__Excerpt provided__:
Blockchain, a buzz-phrase that represents technology with paradigm-shifting potential, it could revolutionize how we handle contractual agreements and verify consensus, the profound implications of such technology is still not grasped by many. However, with that in mind, what are the use cases right now? Currently, it’s unclear, and separating the potential and the pragmatic is never easy. A recent example of that sentiment is Augur, a prediction market platform and one of the oldest projects developing on Ethereum (Having launched in July, 2018). One-month post-launch it had a "robust" community of around 40 daily active users. It is certainly within the realm of possibility that the demand for Dapps is not what many platform enthusiasts had predicted, but does daily active users really give Dapps a fair valuation? What is it that makes cryptocurrencies valuable today? In this article, we are simply looking at the viability of alleged crypto use cases.
- Store of Value
Cryptocurrency’s primary use case and the reason that billions of dollars of capital have flown into the asset class is as a store of value. You might be thinking to yourself "how that is possible when Bitcoin was designed to be used as a currency?" A common occurrence in digital currencies is that they often adopt use-cases not originally intended for them. Bitcoin is a peer-to-peer digital cash that has primarily become a hyper-volatile digital asset akin to gold on steroids. Ethereum is a decentralized world computer yet is more like a decentralized Kickstarter. This isn't a bad thing, currency usage is an acceptable secondary use case and the safe store of value that bitcoin has introduced to the market has been nothing short of revolutionary. Gold is also used as a store of value. It is afterall just a shiny yellow metal with little industrial use, it also does a great job of sitting in vaults and collecting dust. Still, Gold has garnered a global market cap of around 7.5 trillion dollars... Theoretically, if Bitcoin and cryptocurrencies can disrupt even 10% of that use the cryptocurrency market would be worth 750 billion dollars.
- Digital Cash
Next, we come to the second and originally intended use case for digital currencies, a medium of exchange. When Bitcoin was conceived it was the amalgamation of many previous attempts to create a digital form of money. Cyherpunks, libertarians and many in that sphere of thought had dreamt of a currency free of government control and resistant to censorship. However, there are inherent flaws to bitcoin that discourage its use as digital cash and encourage its use as a speculative asset. For example, Bitcoin can be slow, with some transactions taking as long as 24 hours to confirm (during the December 2017 run-un). It is also deflationary, which encourages hoarding of the currency as opposed to spending it. Finally, transaction fees can be high depending on network traffic. This makes micropayments difficult and impractical. Due to these reasons, and others, its use as money has fallen to a distant second place behind the "digital gold" of its value storing potential. Various developers have suggested different ways to fix the scaling problems, but, at the time of this article, there are no cryptocurrencies being used primarily as a medium of exchange.

__Material supplied__:
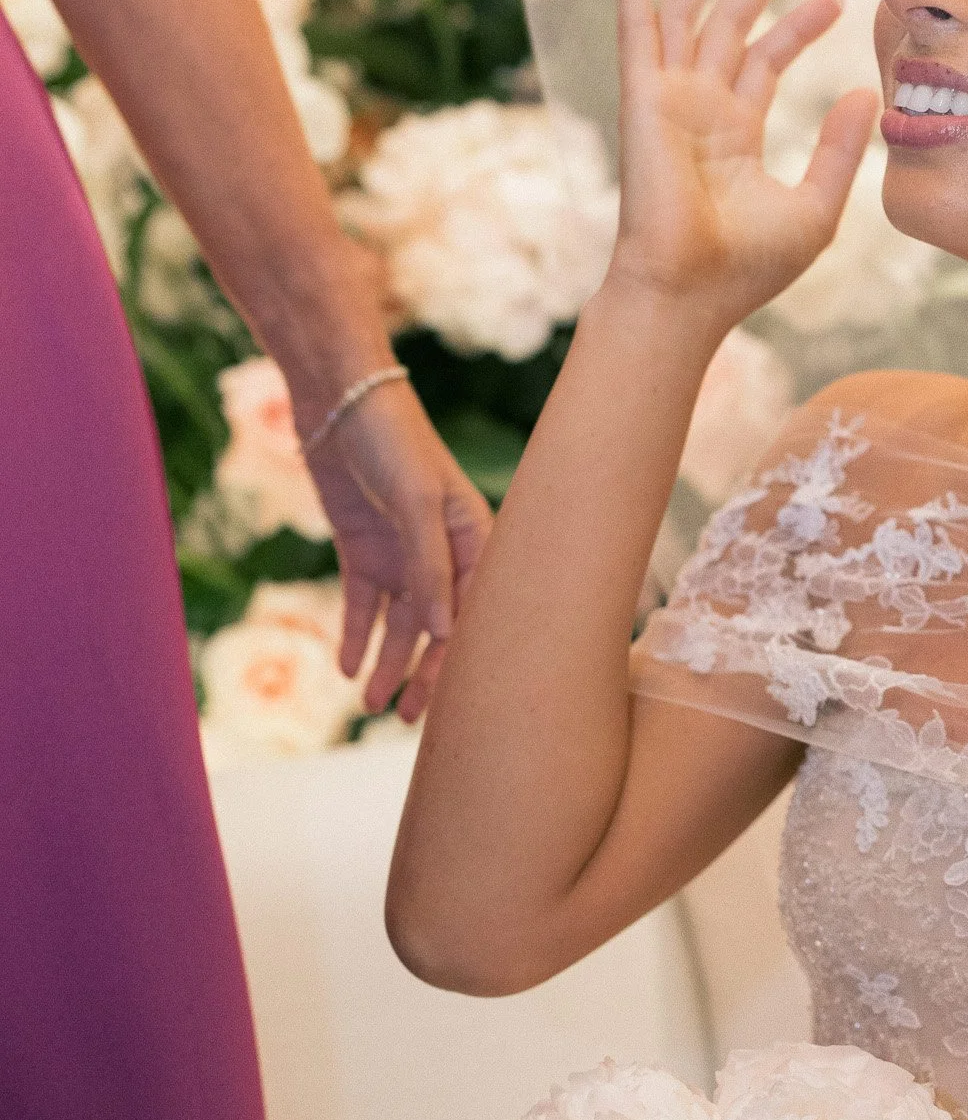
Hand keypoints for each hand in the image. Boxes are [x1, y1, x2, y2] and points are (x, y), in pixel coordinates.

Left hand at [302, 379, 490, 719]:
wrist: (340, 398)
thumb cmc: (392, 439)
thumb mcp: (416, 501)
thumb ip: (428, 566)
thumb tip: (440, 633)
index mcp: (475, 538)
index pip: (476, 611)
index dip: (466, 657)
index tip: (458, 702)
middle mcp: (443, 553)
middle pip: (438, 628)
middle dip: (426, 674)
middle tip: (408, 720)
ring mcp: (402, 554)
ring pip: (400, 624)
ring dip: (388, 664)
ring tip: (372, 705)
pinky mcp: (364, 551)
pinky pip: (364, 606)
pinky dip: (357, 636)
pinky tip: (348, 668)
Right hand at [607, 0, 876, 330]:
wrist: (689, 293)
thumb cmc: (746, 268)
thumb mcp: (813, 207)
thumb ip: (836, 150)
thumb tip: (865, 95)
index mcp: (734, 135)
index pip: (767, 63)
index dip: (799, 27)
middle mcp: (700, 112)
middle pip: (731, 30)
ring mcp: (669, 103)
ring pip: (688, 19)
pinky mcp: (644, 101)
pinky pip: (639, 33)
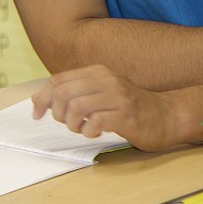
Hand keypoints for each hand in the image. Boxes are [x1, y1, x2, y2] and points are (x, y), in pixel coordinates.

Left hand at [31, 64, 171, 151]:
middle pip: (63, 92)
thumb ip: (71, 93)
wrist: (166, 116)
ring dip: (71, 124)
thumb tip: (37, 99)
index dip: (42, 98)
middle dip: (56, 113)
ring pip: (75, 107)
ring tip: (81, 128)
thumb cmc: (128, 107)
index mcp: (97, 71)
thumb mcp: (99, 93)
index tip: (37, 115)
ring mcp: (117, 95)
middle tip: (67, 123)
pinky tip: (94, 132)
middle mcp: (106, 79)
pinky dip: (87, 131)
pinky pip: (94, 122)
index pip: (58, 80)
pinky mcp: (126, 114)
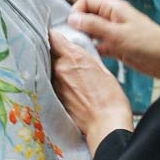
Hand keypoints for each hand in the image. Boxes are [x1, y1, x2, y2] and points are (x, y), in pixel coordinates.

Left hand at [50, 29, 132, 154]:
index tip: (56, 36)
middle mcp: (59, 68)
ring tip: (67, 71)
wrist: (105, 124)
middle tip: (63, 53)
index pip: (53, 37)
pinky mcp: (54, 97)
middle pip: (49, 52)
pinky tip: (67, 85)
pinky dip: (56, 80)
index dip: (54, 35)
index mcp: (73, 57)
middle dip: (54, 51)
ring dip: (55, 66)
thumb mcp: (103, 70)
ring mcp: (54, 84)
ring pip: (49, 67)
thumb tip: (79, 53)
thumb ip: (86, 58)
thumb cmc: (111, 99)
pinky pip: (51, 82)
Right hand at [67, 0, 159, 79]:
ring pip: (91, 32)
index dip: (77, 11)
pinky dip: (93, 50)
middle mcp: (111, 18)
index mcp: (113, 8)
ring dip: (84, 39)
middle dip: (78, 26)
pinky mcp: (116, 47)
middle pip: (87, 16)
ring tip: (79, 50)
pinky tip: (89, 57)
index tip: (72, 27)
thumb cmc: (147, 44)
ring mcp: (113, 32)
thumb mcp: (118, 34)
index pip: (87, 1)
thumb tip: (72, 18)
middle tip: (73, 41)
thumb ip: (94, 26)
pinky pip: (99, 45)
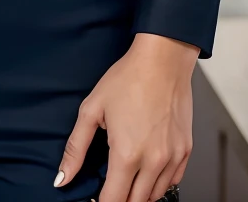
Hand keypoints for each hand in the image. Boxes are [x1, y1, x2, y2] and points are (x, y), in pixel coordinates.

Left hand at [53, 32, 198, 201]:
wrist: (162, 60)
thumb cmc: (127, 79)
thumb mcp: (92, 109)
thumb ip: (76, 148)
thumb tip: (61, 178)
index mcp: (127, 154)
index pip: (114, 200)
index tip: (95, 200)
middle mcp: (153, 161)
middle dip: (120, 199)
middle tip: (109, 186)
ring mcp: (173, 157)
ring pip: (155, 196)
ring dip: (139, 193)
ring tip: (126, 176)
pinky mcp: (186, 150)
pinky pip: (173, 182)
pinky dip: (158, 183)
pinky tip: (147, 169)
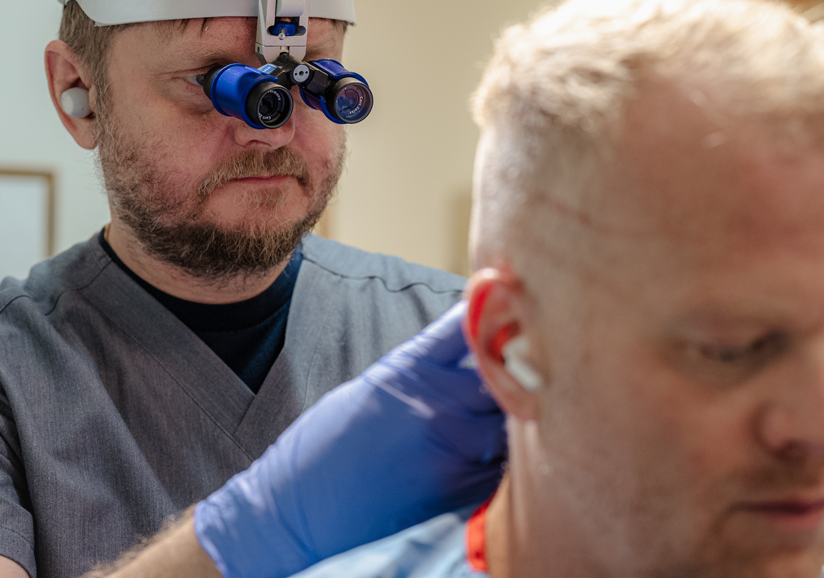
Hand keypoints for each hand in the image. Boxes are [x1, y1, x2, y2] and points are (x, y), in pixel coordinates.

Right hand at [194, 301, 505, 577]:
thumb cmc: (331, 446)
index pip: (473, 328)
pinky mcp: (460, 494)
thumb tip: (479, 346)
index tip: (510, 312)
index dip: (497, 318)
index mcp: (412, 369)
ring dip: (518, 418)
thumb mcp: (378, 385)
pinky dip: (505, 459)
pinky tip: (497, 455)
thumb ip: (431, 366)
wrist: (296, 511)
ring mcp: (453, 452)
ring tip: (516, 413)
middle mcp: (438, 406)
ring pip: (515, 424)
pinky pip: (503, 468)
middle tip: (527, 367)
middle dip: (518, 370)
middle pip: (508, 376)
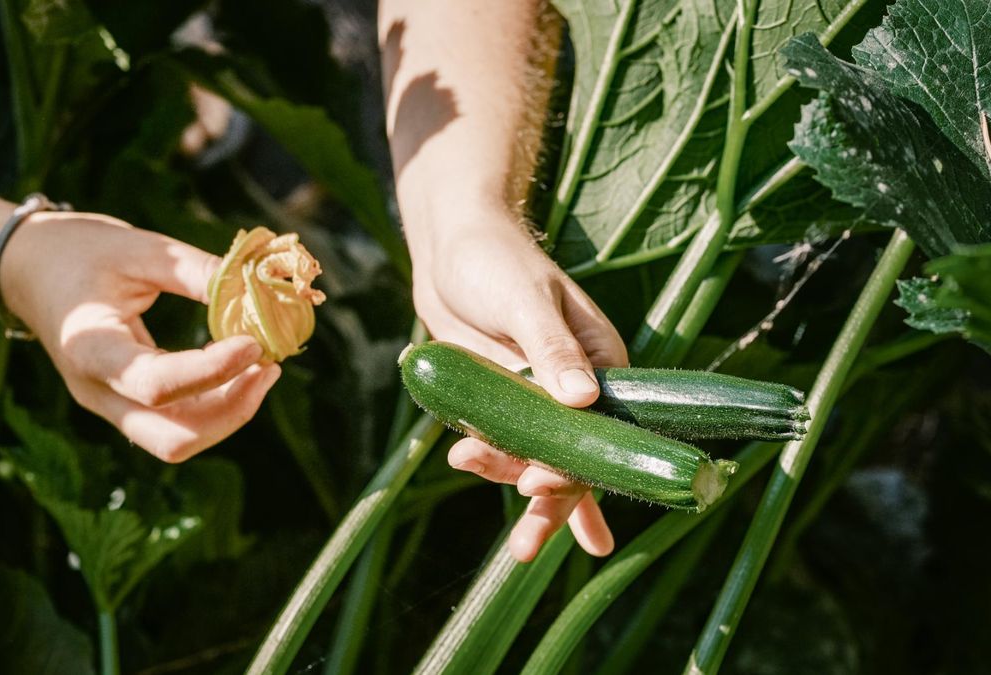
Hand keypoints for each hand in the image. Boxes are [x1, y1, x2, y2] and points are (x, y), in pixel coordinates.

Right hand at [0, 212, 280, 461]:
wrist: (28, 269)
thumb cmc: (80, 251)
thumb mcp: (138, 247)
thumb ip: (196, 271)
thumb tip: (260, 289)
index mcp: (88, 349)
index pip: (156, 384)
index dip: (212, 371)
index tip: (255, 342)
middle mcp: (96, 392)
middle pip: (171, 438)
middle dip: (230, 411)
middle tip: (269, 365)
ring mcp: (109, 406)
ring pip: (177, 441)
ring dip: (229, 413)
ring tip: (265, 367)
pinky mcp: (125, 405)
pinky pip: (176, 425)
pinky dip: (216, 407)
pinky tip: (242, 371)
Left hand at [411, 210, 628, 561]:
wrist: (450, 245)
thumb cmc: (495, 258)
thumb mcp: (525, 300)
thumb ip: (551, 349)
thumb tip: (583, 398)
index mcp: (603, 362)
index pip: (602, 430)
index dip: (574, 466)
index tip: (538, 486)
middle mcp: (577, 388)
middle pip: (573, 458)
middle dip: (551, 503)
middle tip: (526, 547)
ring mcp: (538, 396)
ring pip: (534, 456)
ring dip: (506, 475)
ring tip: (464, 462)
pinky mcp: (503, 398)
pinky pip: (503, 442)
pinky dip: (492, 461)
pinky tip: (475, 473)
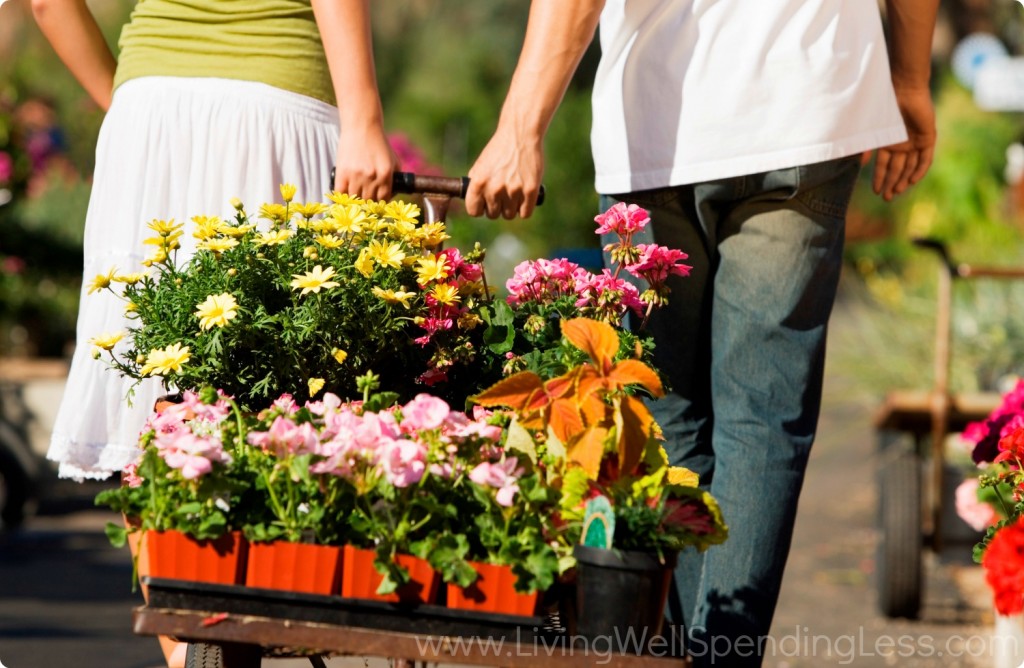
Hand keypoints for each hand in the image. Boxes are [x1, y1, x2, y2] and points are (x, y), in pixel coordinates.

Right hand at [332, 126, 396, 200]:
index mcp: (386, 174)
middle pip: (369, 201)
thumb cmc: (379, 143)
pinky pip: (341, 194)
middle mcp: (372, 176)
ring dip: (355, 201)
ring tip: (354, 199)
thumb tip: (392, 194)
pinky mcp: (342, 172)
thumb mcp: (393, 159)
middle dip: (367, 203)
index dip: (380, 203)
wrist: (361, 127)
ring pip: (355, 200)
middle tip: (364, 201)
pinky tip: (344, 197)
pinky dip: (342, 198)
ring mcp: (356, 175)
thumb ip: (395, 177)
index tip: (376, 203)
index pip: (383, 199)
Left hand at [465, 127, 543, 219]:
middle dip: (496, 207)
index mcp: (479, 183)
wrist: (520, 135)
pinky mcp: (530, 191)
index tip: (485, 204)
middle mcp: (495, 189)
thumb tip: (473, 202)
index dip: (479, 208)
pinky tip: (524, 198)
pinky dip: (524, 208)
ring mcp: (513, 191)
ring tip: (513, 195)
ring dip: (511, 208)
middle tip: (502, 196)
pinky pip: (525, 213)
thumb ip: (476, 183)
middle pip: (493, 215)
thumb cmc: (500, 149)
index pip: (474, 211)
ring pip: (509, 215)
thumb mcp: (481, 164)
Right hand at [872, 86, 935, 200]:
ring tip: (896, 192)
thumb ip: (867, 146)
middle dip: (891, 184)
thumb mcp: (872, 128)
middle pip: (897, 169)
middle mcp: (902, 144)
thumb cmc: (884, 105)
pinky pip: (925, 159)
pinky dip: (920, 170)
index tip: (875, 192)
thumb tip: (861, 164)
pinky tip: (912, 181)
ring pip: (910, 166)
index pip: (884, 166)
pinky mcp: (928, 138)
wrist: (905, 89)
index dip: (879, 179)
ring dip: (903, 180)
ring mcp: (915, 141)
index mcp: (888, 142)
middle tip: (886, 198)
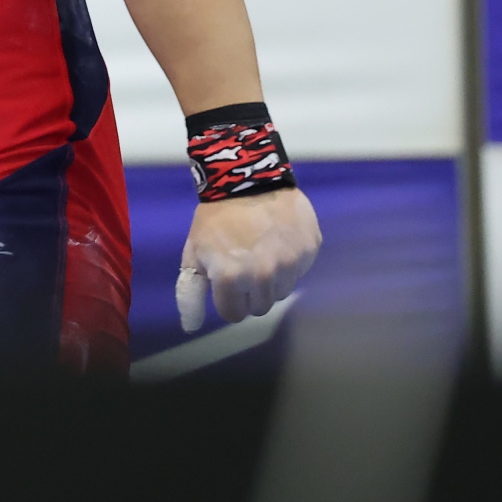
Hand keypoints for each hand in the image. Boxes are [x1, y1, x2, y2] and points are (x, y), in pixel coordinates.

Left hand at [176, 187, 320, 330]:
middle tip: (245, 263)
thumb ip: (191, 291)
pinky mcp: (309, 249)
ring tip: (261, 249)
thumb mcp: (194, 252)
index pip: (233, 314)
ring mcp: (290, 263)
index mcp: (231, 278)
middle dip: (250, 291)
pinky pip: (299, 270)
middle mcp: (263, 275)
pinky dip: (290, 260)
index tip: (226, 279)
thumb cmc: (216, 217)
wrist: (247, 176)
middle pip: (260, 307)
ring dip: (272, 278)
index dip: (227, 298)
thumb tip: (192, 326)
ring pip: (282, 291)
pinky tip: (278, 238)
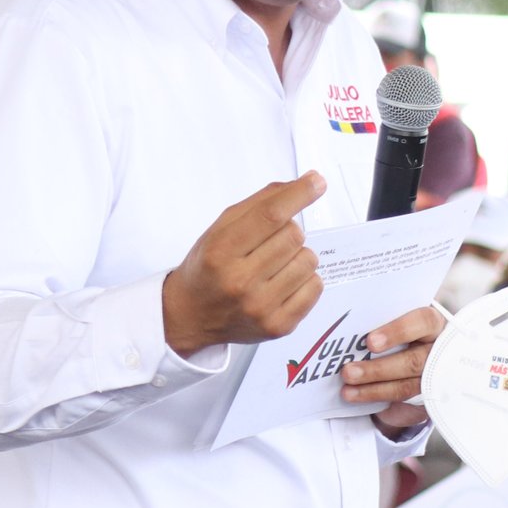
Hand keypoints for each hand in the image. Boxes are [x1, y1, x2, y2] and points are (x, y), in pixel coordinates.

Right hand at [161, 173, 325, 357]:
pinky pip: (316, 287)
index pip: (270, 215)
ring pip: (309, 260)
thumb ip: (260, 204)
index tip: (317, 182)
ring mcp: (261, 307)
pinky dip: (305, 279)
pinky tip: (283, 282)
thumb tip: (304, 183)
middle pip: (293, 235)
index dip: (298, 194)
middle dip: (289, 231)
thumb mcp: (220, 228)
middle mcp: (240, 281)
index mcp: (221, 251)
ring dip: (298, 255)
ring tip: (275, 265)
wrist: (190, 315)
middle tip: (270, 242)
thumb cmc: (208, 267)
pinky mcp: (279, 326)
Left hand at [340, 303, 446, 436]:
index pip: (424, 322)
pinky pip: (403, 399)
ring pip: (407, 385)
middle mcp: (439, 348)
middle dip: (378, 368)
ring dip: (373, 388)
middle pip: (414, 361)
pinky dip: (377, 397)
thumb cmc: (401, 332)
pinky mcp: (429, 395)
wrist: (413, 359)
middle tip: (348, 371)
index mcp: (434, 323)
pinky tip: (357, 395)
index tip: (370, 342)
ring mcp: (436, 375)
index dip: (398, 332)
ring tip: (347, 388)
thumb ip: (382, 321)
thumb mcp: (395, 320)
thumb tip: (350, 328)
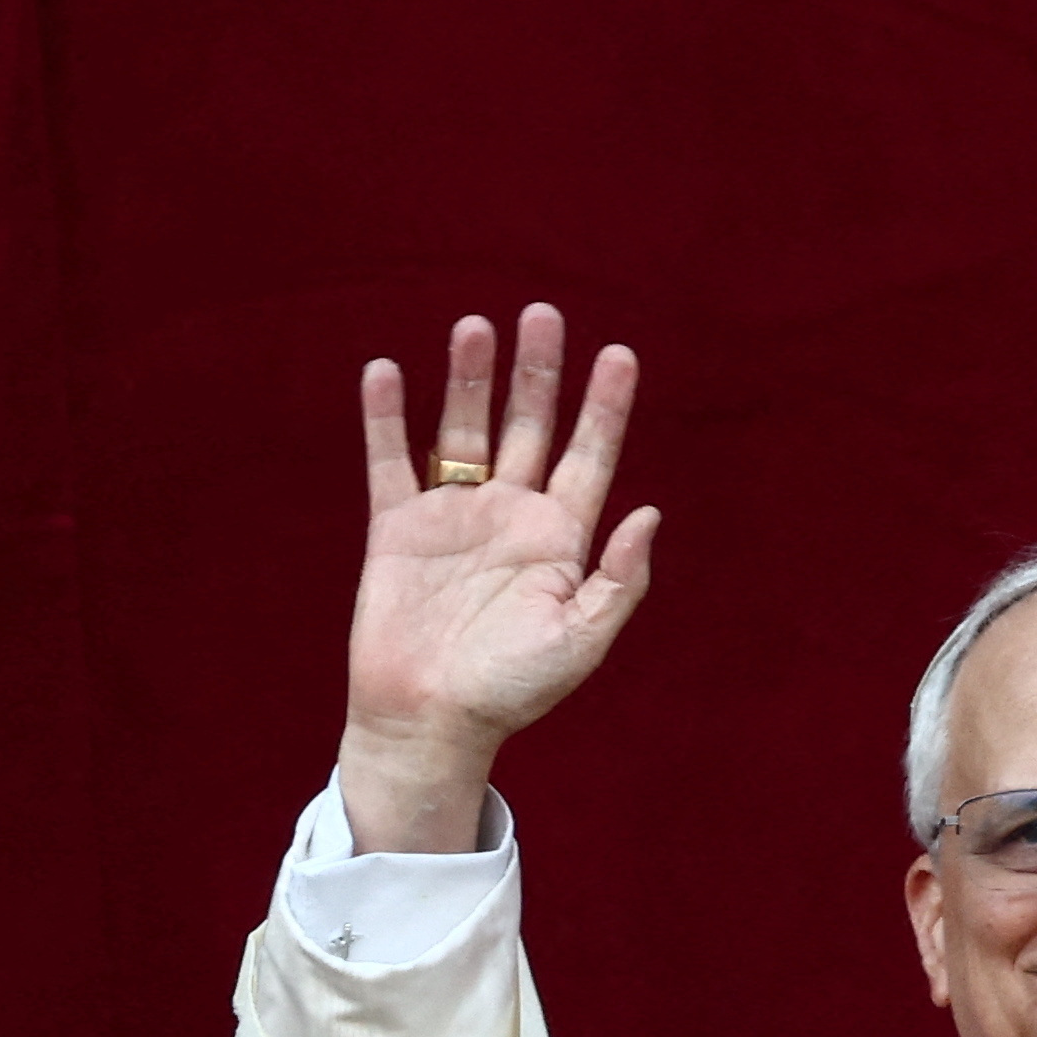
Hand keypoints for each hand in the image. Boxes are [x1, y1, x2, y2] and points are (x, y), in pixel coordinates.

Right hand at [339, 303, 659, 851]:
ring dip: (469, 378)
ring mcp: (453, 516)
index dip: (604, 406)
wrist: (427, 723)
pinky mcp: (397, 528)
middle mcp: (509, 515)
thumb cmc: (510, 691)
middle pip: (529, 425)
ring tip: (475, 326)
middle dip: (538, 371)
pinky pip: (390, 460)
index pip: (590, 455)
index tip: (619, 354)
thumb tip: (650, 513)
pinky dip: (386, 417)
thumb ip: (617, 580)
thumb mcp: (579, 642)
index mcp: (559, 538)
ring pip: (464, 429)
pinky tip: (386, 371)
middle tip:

__Work item__:
In the article on cryptocurrency use cases, about how many daily active users did Augur have one month after launch?

__The completed task__:
Around 40 daily active users.